Custom Cleaners lost DC Administrative Judge Roy Pearson’s pants. It may end up being very good for business.
Here’s the math: Consumer protection laws provide for fines of $1,500 per day per defendant. Pearson came up with 12 separate violations from the pair of pants lost in 2005. So let’s see... according to Judge Pearson, 12 violations times 1,200 days times three defendants – the dry cleaner has three owners – times $1,500 a day, plus $15,000 for a rental car to take his clothes to another cleaner, and some other expenses required due to the defendants alleged misdeeds, works out to around $65 million.
Judge Pearson not only has an interesting view of the law, but of math. Where did 1,200 days come from? As of today, there could not be more than 893 days, even if the pants were lost on New Year’s Day in 2005. This would reduce the amount Judge Pearson seeks to a modest $48 million but Judge Pearson sort of split the difference and reduced his claim to $54 million.
Who knows? Strange lawsuits have worked before. 1992 was a good year for them. In February, Stella Liebeck collected nearly three million dollars after burning herself with a cup of coffee from McDonalds. Later that year, Karen Norman got drunk, drove her car into the bay, and drowned when she couldn’t undo her seat belt. Her family was awarded $65 million from Honda. An appeals court threw out the case.

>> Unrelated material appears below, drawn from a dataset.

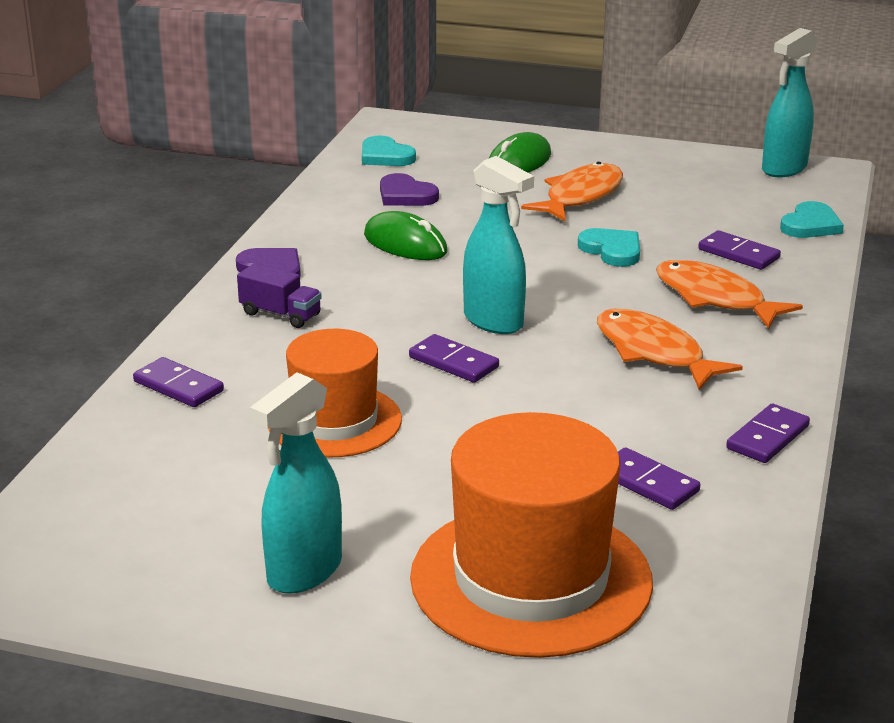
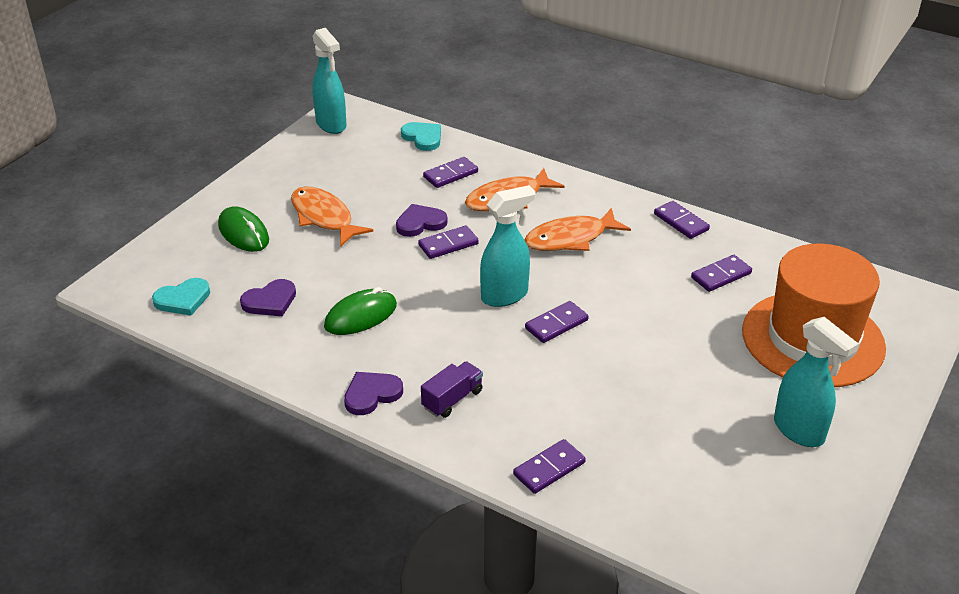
camera: 75 degrees left, 10 degrees up
(334, 421) = (621, 392): orange hat -> none
(578, 273) = (448, 244): none -> purple domino
(612, 250) = (420, 223): turquoise heart -> purple heart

There are some strange lawsuits that people would like to see be successful. In April this year Project Honey Pot filed the largest anti-spam lawsuit ever, seeking more than one billion dollars in damages. Those spammers could lose their shirts in this one. Which may be better than losing your pants - or your mind.
In the meantime, Custom Cleaners has more publicity than it could ever have dreamed of; Judge Pearson may just be good for their business!